More recently, the debate has shifted to circumcision and protection against HIV infection. Despite many studies, results are inconclusive and the jury is still out on this debate, which may require a large scale population study in a high HIV prevalence area like East Africa to resolve.
Circumcision and sexuality
What about circumcision and sexuality? Nowhere is this debate hotter than in the United States. Based on the hypothesis almost a century ago that circumcision was medically desirable, circumcision was very widely promoted by doctors and remains very popular in the United States today.
Currently, approximately 60-70% of American men are circumcised.
Because of this high incidence and the openness to debate of sexual issues, one gets the impression that the United States is a land of sexually unhappy men, many of whom feel that they had been sexually mutilated beyond their volition.
Protagonists of circumcision argue that the foreskin is rich in sensory nerve endings that convey erogenous sensation and reduction of these by circumcision delays ejaculation. Understandably, any scientific study on this issue would be difficult to design and carry out, as there are so many other factors that can influence outcome.
Antagonists argue that circumcision leads to more female discomfort during intercourse. The theory goes that the foreskin protracting and retracting during intromission and withdrawal of the penis acts like a lubricating layer and reduces direct friction and abrasion between the head of the penis and vaginal wall.
Many women with sexual experience with both intact and circumcised men claim to prefer uncircumcised men in survey studies. However, one has to be mindful that such surveys are open to bias influences and we have to cast doubt on the validity of findings from studies of this nature.
One thing is clear: if circumcision leads to so many unhappy men and women, this is manifestly not the observation in Muslim and Jewish societies. The cynics would argue that views on circumcision and sexuality are intercurrent and influenced by other societal values and varies from culture to culture and within a society, from time to time based on many prevailing factors and considerations.
Advice to parents
So, what do you do as a parent when your child is advised a circumcision? Circumcision is strictly indicated medically in certain medical conditions in which the health of the child overrides other considerations.
These include recurrent foreskin infection (balanitis), tight pinhole phimosis causing the foreskin to balloon up during urination and a male child with recurrent urinary tract infection.

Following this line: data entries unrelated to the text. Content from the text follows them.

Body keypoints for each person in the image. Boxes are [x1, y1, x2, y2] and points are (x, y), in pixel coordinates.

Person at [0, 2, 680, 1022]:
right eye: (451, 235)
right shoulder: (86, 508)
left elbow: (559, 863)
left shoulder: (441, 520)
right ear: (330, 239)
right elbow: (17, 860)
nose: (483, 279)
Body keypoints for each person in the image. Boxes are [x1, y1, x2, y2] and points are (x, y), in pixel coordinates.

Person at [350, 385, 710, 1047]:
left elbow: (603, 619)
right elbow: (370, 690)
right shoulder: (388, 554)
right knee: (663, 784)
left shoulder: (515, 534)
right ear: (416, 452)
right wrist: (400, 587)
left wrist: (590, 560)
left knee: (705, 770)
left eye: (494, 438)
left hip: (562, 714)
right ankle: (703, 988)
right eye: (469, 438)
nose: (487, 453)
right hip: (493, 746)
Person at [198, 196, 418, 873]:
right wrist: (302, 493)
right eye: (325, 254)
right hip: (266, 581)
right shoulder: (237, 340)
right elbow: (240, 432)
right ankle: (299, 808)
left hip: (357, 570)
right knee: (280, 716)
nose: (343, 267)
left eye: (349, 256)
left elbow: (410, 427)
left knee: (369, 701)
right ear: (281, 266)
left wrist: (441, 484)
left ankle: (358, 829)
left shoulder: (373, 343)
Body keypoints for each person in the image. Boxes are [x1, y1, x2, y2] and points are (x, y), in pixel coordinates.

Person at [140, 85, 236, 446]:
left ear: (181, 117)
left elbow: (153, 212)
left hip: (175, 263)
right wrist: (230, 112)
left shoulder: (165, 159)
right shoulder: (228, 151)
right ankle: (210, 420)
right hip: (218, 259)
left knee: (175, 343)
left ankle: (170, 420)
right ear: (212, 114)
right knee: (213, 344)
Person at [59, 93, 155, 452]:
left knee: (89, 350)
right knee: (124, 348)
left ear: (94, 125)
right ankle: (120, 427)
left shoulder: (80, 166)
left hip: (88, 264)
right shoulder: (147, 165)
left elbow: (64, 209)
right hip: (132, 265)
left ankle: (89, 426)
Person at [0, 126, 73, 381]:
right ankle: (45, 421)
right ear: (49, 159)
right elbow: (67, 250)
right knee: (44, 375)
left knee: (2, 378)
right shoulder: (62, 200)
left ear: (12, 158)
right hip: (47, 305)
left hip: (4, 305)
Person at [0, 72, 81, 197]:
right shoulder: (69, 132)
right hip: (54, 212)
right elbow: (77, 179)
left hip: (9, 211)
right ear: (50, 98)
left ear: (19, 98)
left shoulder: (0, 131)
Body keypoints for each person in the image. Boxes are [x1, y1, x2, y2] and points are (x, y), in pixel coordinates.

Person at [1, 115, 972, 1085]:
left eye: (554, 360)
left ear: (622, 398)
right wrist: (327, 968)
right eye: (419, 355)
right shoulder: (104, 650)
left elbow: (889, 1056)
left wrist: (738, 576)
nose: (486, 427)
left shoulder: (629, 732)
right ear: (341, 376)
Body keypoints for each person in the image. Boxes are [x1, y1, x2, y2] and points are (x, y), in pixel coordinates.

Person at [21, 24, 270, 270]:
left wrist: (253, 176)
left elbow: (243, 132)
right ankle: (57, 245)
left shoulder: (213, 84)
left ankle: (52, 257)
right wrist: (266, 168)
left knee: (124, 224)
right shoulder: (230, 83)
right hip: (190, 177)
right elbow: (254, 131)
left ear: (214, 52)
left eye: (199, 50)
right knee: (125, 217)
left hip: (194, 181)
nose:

An unretractable foreskin in most small children is normal and it is fairer to the child to let him decide at a later date. In adult men, foreskins affected by certain diseases including sexually transmitted diseases, skin diseases and tumours are rightly treated with circumcision, although on many occasions, more conservative surgery short of total foreskin excision works equally well.
Such decisions can only be made on a case-by-case merit based on the history and clinical findings. Foreskin and glans penis hygiene should be promoted.
There is however, a situation in which the foreskin should be preserved for posterity, ie, a child with hypospadias. In this condition, there is incomplete development of the urine passage causing it to open downwards anywhere along the shaft of the penis before it reaches the tip. The foreskin can be invaluable as rebuilding material for reconstruction of the missing terminal portion of the urine passage.